Movin' right along, footloose and fancy- free. Darcie mentioned that she likes my floors. Well, funny thing about those floors... My DH is always looking for a bargain. Now, he didn't used to be that way, but he's pretty smart and figured, hey, he'd rather save a buck than throw it away. So he haunts all those bargain papers where people are selling just about everything. A regular hunter/gatherer. (We just purchased our second Ebay vehicle. A 1999, 15 passenger Dodge van for $2800. Runs beautiful.) But back to the floors. Bill decided to bargain shop for building supplies, because they were so expensive due the the "rebuilding of Iraq." He found these cool boards and bought them for the subfloor to our addition. (The addition consists of my quilting room, a spare bedroom and handicap bathroom, and a laundryroom.) When we were finishing up the quilting room, which of course, had to be done first as the 5'x15' quilting machine was in my bedroom and he was getting tired of having to go around through the bathroom to get to his side of the bed... I tried to decide what kind of flooring I wanted and could afford. There are two layers of those boards down on the floor, so they were sufficient but Bill wasn't so sure they were good enough for a "finished" floor. Well, I already had a couple gallons of polyurethane and figured it couldn't hurt to try. They turned out so much better than I could have imagined. We put 5 coats on it and it cleans up very nice. I like the primitive, rustic look, so they suit me fine. I always get compliments on them and to think Bill just bought them for a dollar a board! (Oh, and the quilt a friend made and I quilted.)

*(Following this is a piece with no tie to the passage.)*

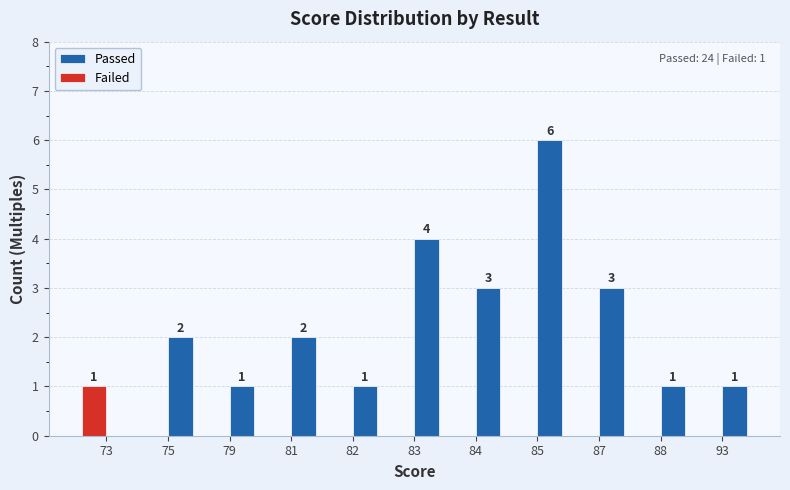

What is the approximate value of Passed at 84?

3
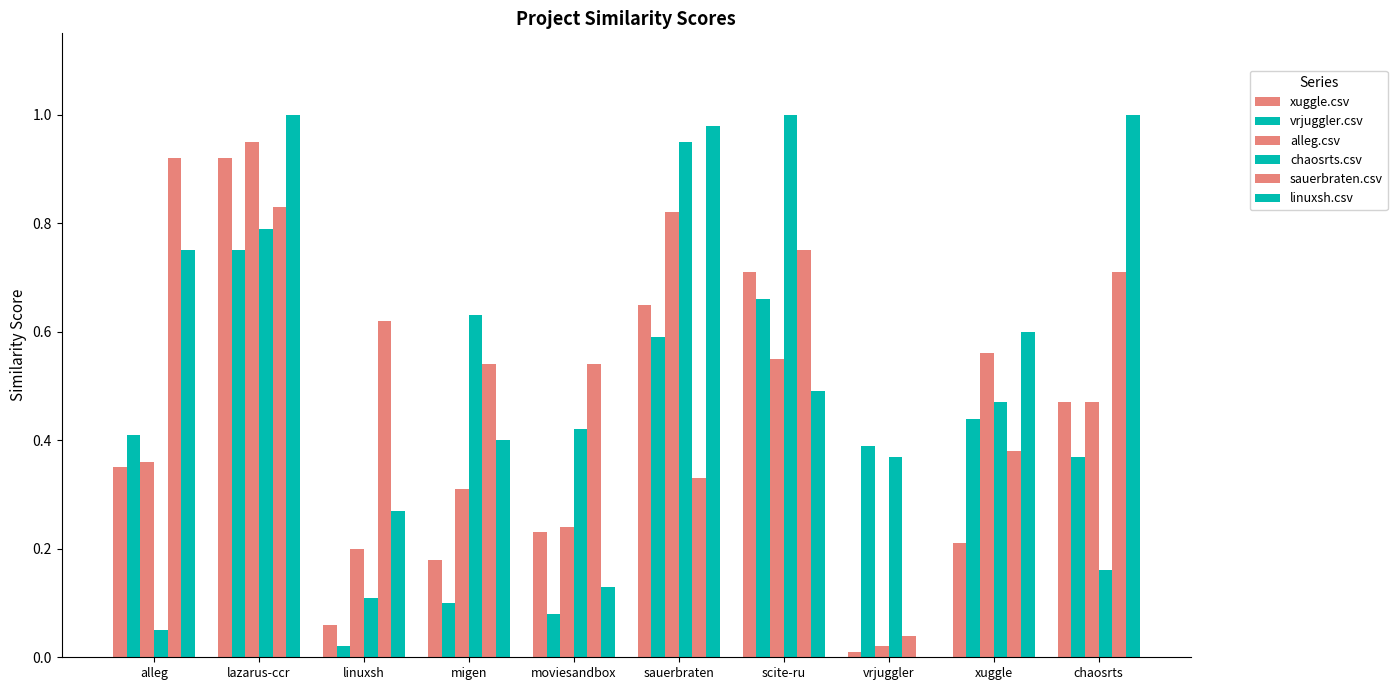

Does the chart contain stacked bars?

No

This is the inside of my shelves in my quilting room. When DH and I were putting the varnish on my quillting room floor, we noticed that someone had wandered into the room while the varnish was still tacky. It wasn't a big deal as we still had 2 more coats to apply, but it gave me the idea to preserve their little foot prints in the closet. The older boys felt a little foolish putting paint on their feet, and the baby cried, but everybody in between had a good time. Notice I have a flat footer in the mix. If you're having trouble counting, ask Sarah how many there are- I'd hate to deprive her of the tickle she gets from telling folks. She rolls her eyes as if to say, "My friend is insane." But she loves me anyway!